Sebelum menutup pintu ruangan Dokter Rusly, aku mencuri pandang. Namun, dokter ganteng itu langsung mengusirku dengan menggerakkan tangannya seperti isyarat menyuruh keluar.

Aku kembali ke meja perawat yang tadi mendata. Kuberikan resep yang tadi ditulis oleh Dokter Rusly untuk di stampel. Aku melihat masih banyak pasien yang antri belum masuk.

"Semoga lekas sembuh, ya, Mbak!" Perawat itu mengulas senyum.
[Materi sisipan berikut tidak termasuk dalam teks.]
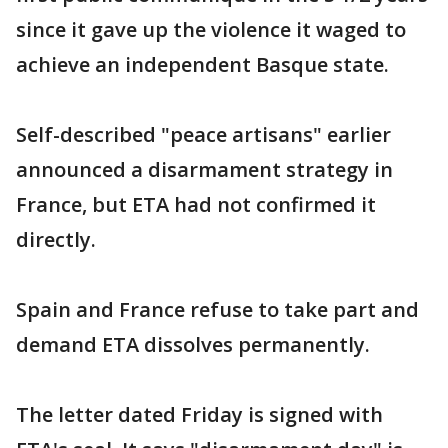
since it gave up the violence it waged to
achieve an independent Basque state.
Self-described "peace artisans" earlier
announced a disarmament strategy in
France, but ETA had not confirmed it
directly.
Spain and France refuse to take part and
demand ETA dissolves permanently.
The letter dated Friday is signed with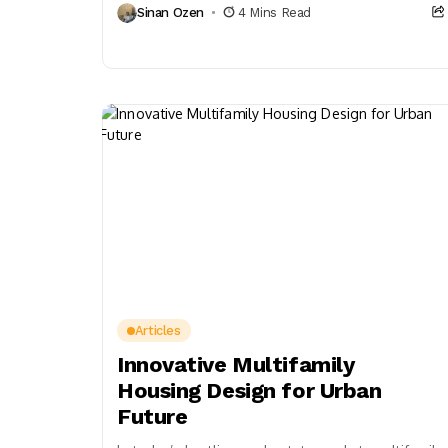
Sinan Ozen
4 Mins Read
actions now.
Articles
Innovative Multifamily
Housing Design for Urban
Future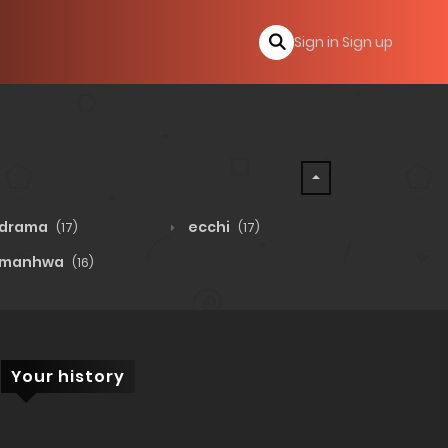
Sign in
Sign up
drama
ecchi
(17)
(17)
manhwa
(16)
Your history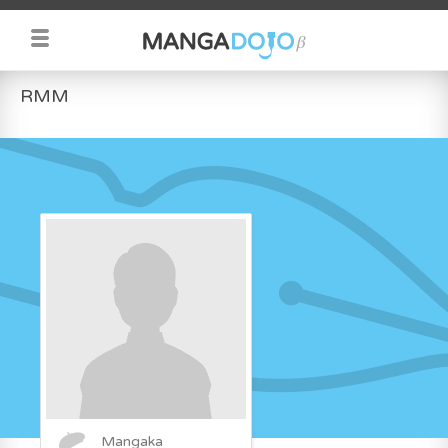
RMM
Mangaka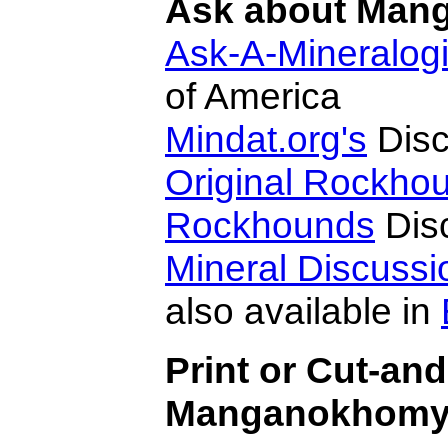
Ask about Mang
Ask-A-Mineralogi
of America
Mindat.org's
Disc
Original Rockho
Rockhounds
Dis
Mineral Discuss
also available in
Print or Cut-an
Manganokhomyak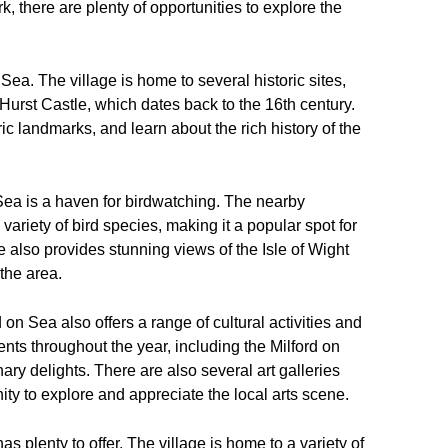
, there are plenty of opportunities to explore the
n Sea. The village is home to several historic sites,
 Hurst Castle, which dates back to the 16th century.
ric landmarks, and learn about the rich history of the
n Sea is a haven for birdwatching. The nearby
iety of bird species, making it a popular spot for
 also provides stunning views of the Isle of Wight
 the area.
rd on Sea also offers a range of cultural activities and
ents throughout the year, including the Milford on
y delights. There are also several art galleries
nity to explore and appreciate the local arts scene.
s plenty to offer. The village is home to a variety of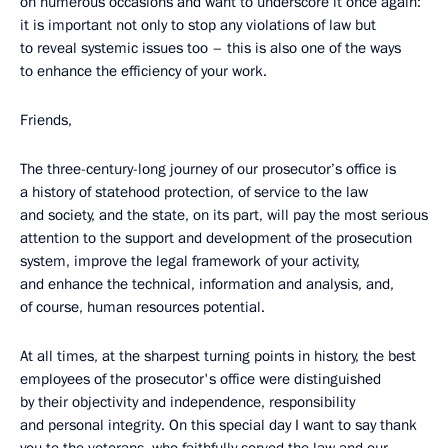
on numerous occasions and want to underscore it once again:
it is important not only to stop any violations of law but
to reveal systemic issues too – this is also one of the ways
to enhance the efficiency of your work.
Friends,
The three-century-long journey of our prosecutor’s office is
a history of statehood protection, of service to the law
and society, and the state, on its part, will pay the most serious
attention to the support and development of the prosecution
system, improve the legal framework of your activity,
and enhance the technical, information and analysis, and,
of course, human resources potential.
At all times, at the sharpest turning points in history, the best
employees of the prosecutor's office were distinguished
by their objectivity and independence, responsibility
and personal integrity. On this special day I want to say thank
you to the veterans, who faithfully served the law and our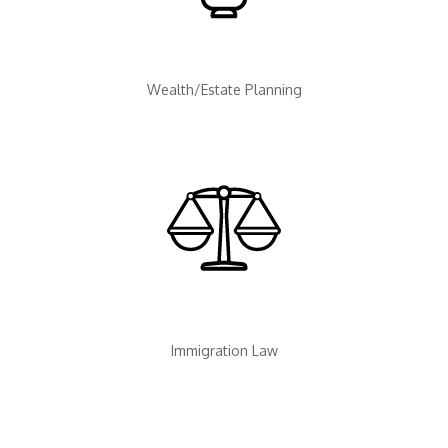
Wealth/Estate Planning
Immigration Law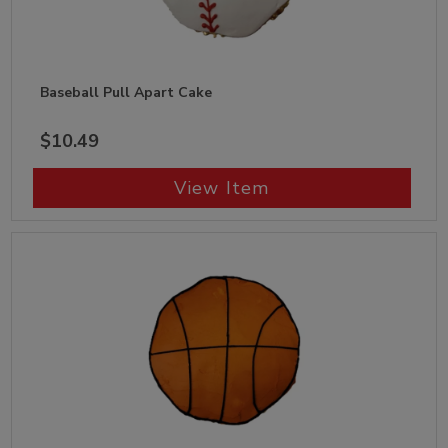
Baseball Pull Apart Cake
$10.49
View Item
"Insyaa Allah sembuh, Sus. Kan, dokternya ganteng. Eh," ucapku sambil tertawa kecil.

Perawat itu ikut tertawa. Aku jadi malu sendiri karena dia mengingatkan untuk jangan kembali lagi ke rumah sakit. Bisa bahaya katanya.
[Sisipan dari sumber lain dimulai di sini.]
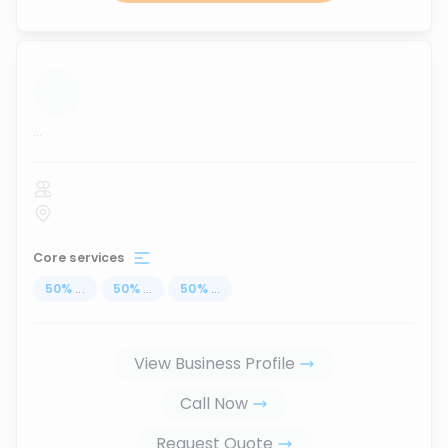
...
Core services
50
%
...
50
%
...
50
%
...
View Business Profile
Call Now
Request Quote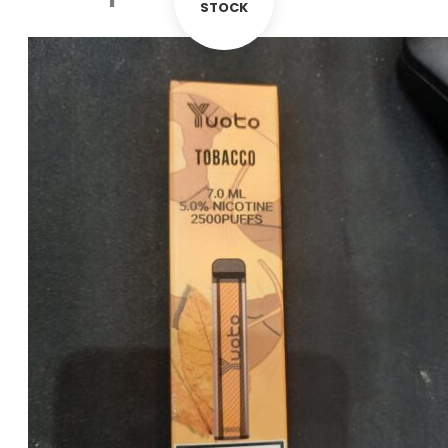
STOCK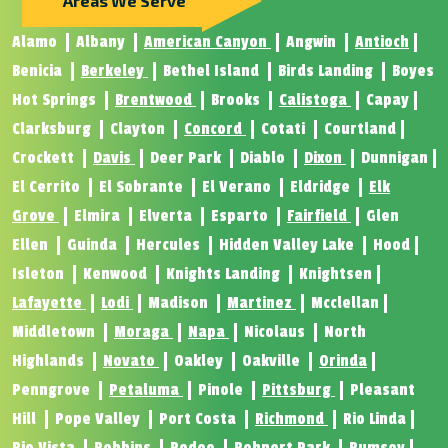
Areas We Serve
Alamo
Albany
American Canyon
Angwin
Antioch
Benicia
Berkeley
Bethel Island
Birds Landing
Boyes
Hot Springs
Brentwood
Brooks
Calistoga
Capay
Clarksburg
Clayton
Concord
Cotati
Courtland
Crockett
Davis
Deer Park
Diablo
Dixon
Dunnigan
El Cerrito
El Sobrante
El Verano
Eldridge
Elk
Grove
Elmira
Elverta
Esparto
Fairfield
Glen
Ellen
Guinda
Hercules
Hidden Valley Lake
Hood
Isleton
Kenwood
Knights Landing
Knightsen
Lafayette
Lodi
Madison
Martinez
Mcclellan
Middletown
Moraga
Napa
Nicolaus
North
Highlands
Novato
Oakley
Oakville
Orinda
Penngrove
Petaluma
Pinole
Pittsburg
Pleasant
Hill
Pope Valley
Port Costa
Richmond
Rio Linda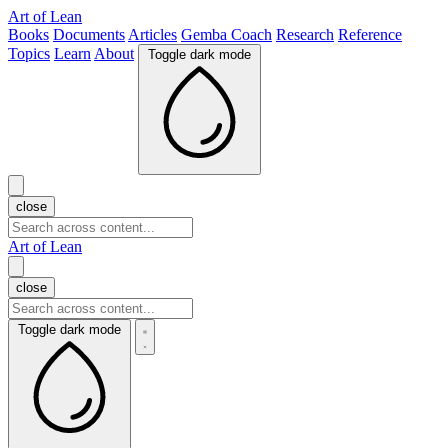
Art of Lean
Books
Documents
Articles
Gemba Coach
Research
Reference
Topics
Learn
About
Toggle dark mode
close
Art of Lean
close
Toggle dark mode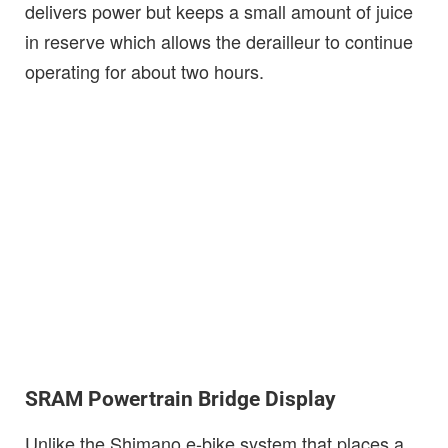
delivers power but keeps a small amount of juice
in reserve which allows the derailleur to continue
operating for about two hours.
SRAM Powertrain Bridge Display
Unlike the Shimano e-bike system that places a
"Emang kenapa, Sus?" Aku penasaran.

"Berarti, Mbaknya sakit." Teman si Perawat itu ikut nimbrung. Ah, malu berkali-kali hari ini. Namun, aku tidak menyesal.

Sebelum benar-benar meninggalkan ruang poliklinik THT, aku sekali lagi melihat pintu ruangan Dokter Rusly. Andai saja tidak bertemu dengannya di sini, pasti aku bahagia. Duh, aku, kok, jadi melankolis begini. Salah siapa coba?

Benar kata Dokter Rusly tadi, aku butuh obat, tapi bukan CTLM. Aku perlu 'Perdokly' sehari tiga kali. Ya, Perdokly, perhatian Dokter Rusly.